Anyone whose taste encompasses The Shadows, The Beatles, Queen, Bryan Adams, Stereophonics and many others, will know the chiming tone of an amp fitted with EL84 valves. The daddy of these is Vox's trademark AC30, but boutique brands like Matchless and Bad Cat also love the formula.

What sets the Vintage 16 amp apart from its counterparts, though, is its price: two grand plus for a 15-watt Matchless, or £479 for this? Admittedly, not the biggest dilemma ever…

A concealed switch on the back panel drops the amp from full power down to just five watts.
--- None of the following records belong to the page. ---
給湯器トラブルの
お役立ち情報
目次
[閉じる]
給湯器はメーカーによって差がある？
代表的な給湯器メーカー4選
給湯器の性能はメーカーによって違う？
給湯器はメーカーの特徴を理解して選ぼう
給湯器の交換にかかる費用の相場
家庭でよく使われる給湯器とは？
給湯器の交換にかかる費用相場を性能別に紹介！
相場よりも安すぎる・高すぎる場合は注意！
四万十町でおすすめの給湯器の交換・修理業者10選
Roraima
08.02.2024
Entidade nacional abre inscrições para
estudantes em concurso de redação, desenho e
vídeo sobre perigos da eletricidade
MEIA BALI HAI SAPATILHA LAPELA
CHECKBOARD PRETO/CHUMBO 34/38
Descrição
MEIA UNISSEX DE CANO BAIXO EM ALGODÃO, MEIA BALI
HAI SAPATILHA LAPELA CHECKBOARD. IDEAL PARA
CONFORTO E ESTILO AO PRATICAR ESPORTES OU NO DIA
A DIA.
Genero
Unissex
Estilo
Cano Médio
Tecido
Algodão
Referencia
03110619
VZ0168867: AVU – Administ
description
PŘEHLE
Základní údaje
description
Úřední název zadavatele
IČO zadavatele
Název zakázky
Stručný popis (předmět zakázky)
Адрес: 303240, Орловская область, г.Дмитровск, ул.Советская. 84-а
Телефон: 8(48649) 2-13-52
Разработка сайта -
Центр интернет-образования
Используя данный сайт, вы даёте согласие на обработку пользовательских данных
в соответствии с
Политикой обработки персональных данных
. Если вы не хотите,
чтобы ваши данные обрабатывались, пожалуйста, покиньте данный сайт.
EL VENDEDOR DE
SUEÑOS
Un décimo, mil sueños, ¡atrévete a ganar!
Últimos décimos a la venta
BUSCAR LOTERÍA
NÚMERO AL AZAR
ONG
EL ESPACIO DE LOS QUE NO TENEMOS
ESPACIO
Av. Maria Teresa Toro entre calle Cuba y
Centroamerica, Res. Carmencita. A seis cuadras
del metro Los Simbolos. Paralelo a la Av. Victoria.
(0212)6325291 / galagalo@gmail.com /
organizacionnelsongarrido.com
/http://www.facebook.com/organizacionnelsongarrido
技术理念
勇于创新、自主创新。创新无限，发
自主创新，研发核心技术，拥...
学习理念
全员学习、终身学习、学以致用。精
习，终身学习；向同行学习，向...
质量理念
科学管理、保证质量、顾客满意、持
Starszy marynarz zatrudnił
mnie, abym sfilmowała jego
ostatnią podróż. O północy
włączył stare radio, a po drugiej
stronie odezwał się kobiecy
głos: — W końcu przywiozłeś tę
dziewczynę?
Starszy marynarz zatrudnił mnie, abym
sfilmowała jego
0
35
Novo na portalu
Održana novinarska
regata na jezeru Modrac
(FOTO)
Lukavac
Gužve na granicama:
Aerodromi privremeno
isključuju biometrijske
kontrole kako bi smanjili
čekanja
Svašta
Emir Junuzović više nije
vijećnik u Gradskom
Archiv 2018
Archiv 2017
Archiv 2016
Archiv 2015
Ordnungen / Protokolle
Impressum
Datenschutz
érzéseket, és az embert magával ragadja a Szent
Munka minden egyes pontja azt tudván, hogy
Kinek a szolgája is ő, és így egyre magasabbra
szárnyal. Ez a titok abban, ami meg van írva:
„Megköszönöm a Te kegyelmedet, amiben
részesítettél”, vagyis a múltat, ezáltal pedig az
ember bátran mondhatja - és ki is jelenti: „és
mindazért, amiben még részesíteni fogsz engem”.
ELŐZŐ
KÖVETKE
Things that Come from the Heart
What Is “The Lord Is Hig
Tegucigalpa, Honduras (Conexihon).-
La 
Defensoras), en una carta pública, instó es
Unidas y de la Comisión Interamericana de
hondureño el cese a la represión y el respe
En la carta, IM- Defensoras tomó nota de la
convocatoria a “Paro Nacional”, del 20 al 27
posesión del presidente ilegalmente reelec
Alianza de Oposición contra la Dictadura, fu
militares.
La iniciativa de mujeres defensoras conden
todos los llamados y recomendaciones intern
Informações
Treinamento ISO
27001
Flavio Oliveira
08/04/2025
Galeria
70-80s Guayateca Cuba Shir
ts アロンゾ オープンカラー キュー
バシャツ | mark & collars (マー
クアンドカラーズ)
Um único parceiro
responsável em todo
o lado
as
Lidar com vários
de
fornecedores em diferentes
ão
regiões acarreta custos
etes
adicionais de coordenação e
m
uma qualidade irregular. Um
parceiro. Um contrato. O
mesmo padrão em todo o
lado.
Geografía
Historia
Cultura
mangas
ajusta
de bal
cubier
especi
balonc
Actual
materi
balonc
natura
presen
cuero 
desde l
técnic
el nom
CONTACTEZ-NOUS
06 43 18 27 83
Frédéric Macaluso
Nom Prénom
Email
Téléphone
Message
Doing this means you benefit from the components working hard, which is when that musical 'sweet spot' happens.

While dropping the power does lower the overall volume of the amp, you could still find your neighbours pinning ASBOs to your front door if you crank it.

The front panel is simple, with bass, middle, treble and reverb rotaries plus volume and what Carvin calls 'Soak'. This is your gain control - turn this up and the master down for the most drive, or the other way around for the clean tones.

Our Les Paul and Strat test guitars elicited plummy, vintage-type humbucking and singlecoil tones, each guitar's personality shining through on every pickup setting.

Out-and-out distortion is not what this amp is about, though; fabulous, driving tone is.

It's simple and intuitive to use and if you need of more fizz, just plug in your favourite pedal.

Great valve tone in a US-made amp rarely comes this cheap. And when it's as versatile as the Vintage 16, £479 seems like a steal.

If you want authentic pop, blues and rock tones look no further, but metallers will probably want to venture elsewhere. And while this delightful combo will shine at rehearsals, in the studio and on small gigs, it might struggle against a loud drummer. Flip the low power switch, though, add a splash of reverb and your bedroom concert hall beckons.